Professor Dale is a leader in the movement to promote empirical research in Computer Science education. Her careful experimental studies have been extremely influential, and her training of graduate students has extended her impact.
Professor Dale is known to students and educators around the world for her many successful textbooks. Her first textbook, "Pascal and Structured Design" broke new ground. Programming textbooks had, until then, focused on language syntax. Professor Dale moved the attention away from syntax to problem solving and software engineering principles, using them to motivate language constructs. Revolutionary at the time, this is now the standard model for computer science textbooks.
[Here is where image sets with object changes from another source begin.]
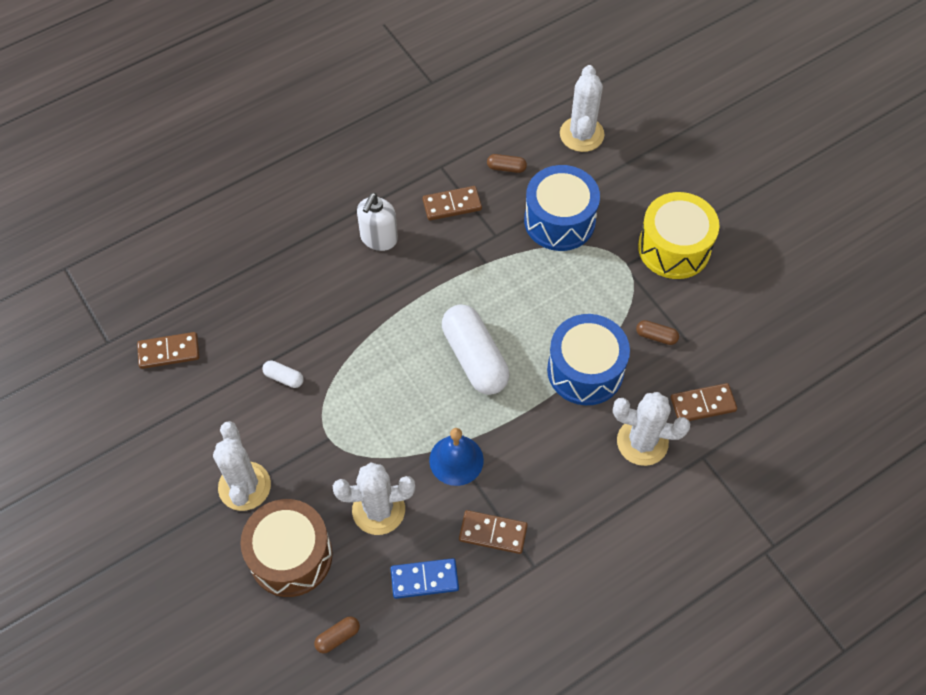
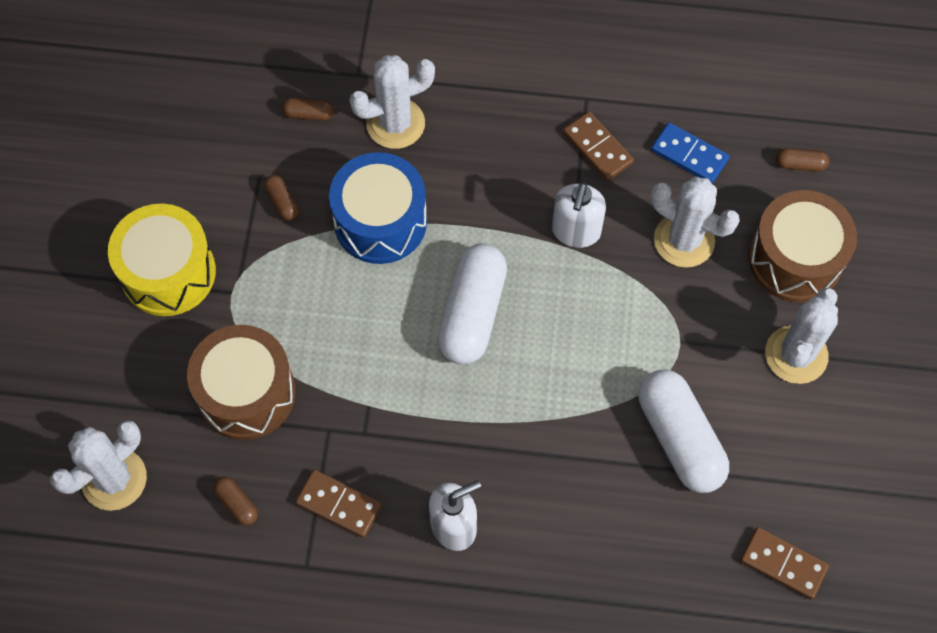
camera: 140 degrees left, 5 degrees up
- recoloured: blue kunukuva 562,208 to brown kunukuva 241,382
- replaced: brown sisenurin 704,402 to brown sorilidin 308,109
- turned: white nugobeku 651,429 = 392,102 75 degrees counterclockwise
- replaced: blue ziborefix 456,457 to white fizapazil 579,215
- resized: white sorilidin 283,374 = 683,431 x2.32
With this and numerous subsequent successful textbooks, Professor Dale has reached many thousands of students, at both the undergraduate and high school level.
Professor Dale has also made a direct contribution to the training of Computer Science educators by organizing and leading conferences throughout the world for the preparation and development of high school and post-secondary educators.
Professor Dale is renowned by her students and colleagues as a wonderful mentor and role model. Her Women in Science program has improved the lives of many women by retraining them for successful careers in Computer Science. These women received outstanding instruction, guidance and support from Professor Dale, and have themselves recruited many other women into the discipline.
Professor Dale has had a "large and direct influence on students and educators at all levels. She is a vital force in the Computer Science education community."